- **WHAT YOU ARE ASKED TO DO**
Report every line of the listing below in which the string "CROSS" occurs.
====== RAW DATA
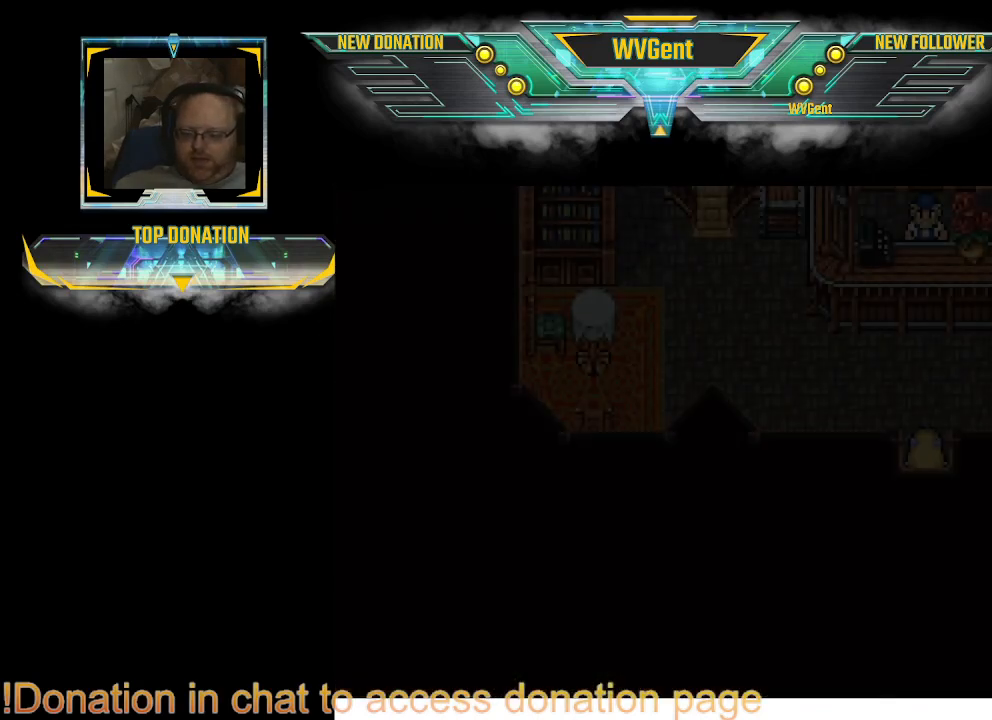
{"buttons": [], "left_stick": "center", "right_stick": "center", "events": []}
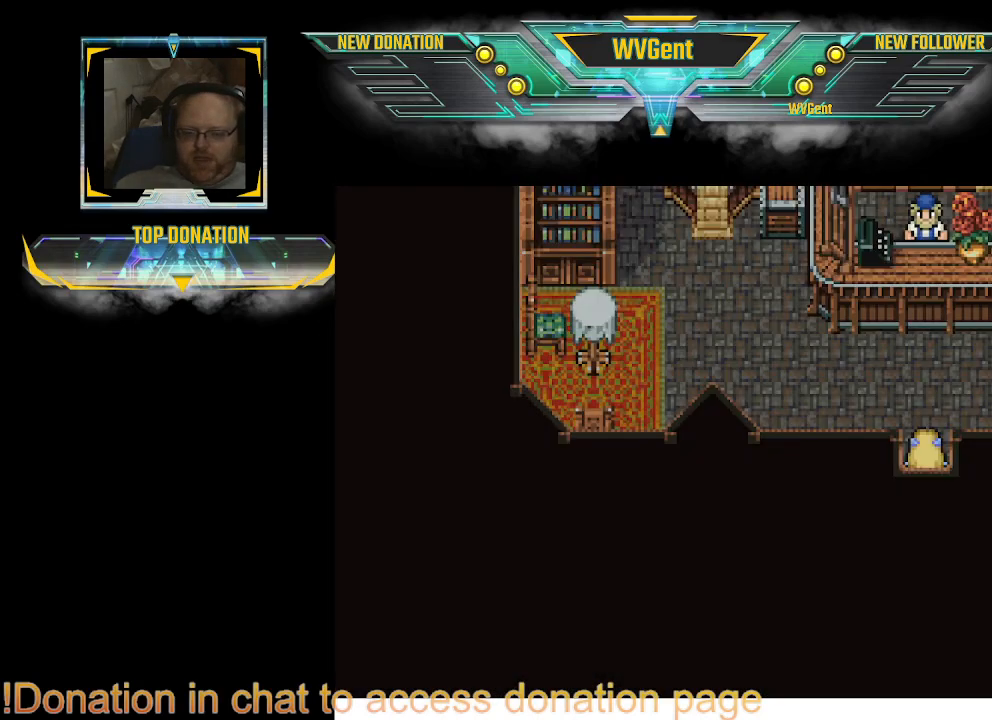
{"buttons": ["CIRCLE"], "left_stick": "up", "right_stick": "center", "events": [[200, "left_stick", "right"], [267, "CIRCLE", "down"], [267, "left_stick", "up"]]}
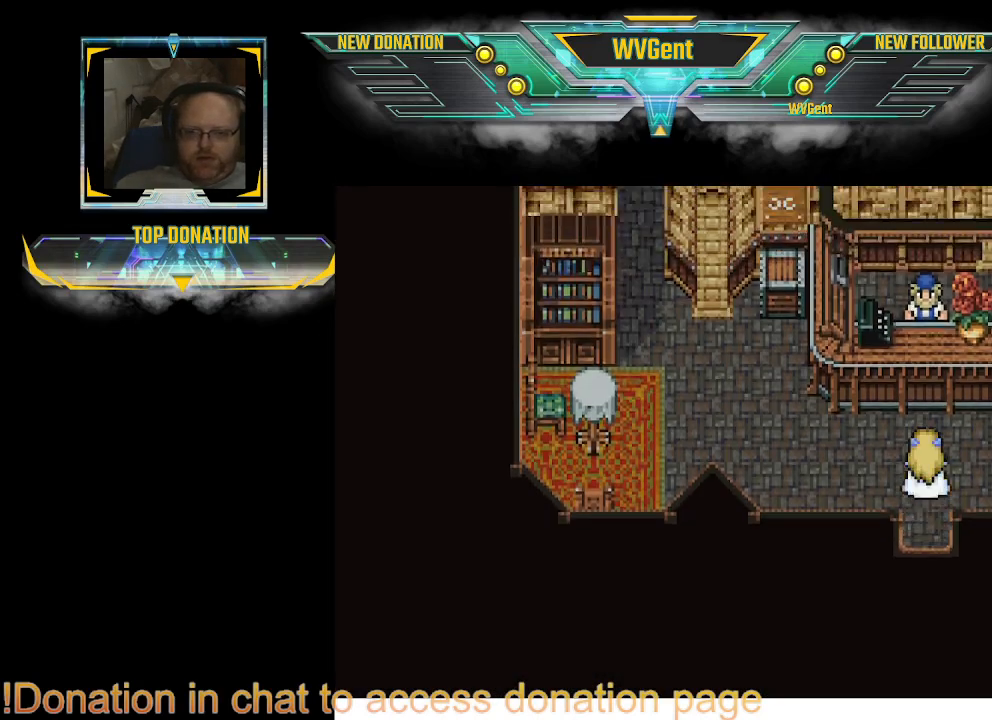
{"buttons": ["CROSS"], "left_stick": "center", "right_stick": "center", "events": [[233, "CIRCLE", "up"], [333, "left_stick", "center"], [433, "CROSS", "down"]]}
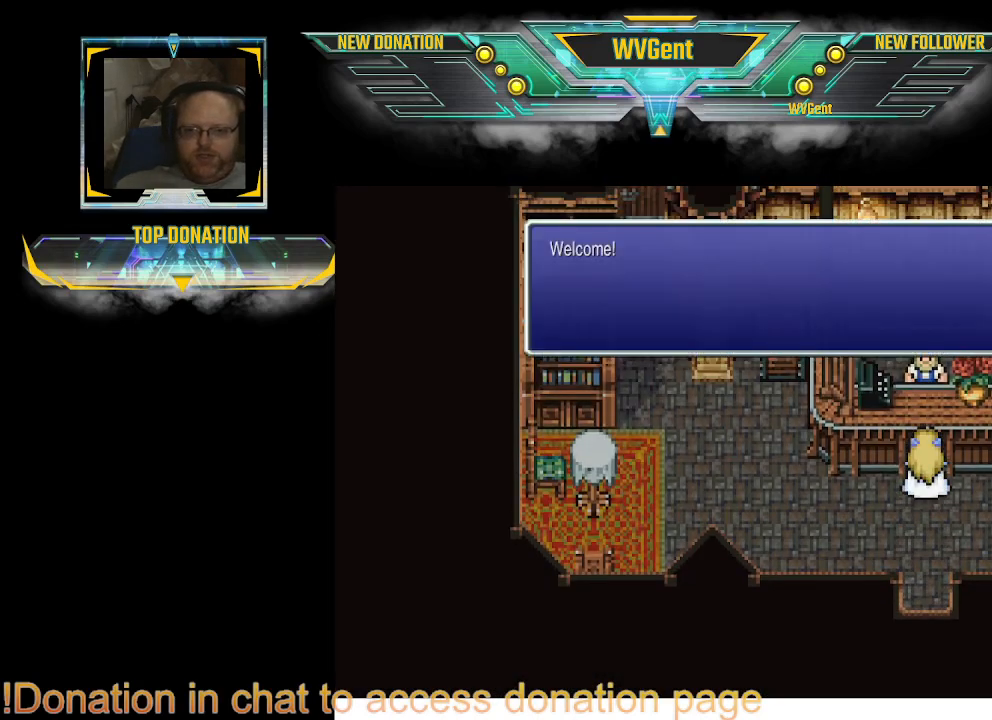
{"buttons": [], "left_stick": "center", "right_stick": "center", "events": [[67, "CROSS", "up"]]}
============
- **WRITTEN ANSWER**
{"buttons": ["CROSS"], "left_stick": "center", "right_stick": "center", "events": [[233, "CIRCLE", "up"], [333, "left_stick", "center"], [433, "CROSS", "down"]]}
{"buttons": [], "left_stick": "center", "right_stick": "center", "events": [[67, "CROSS", "up"]]}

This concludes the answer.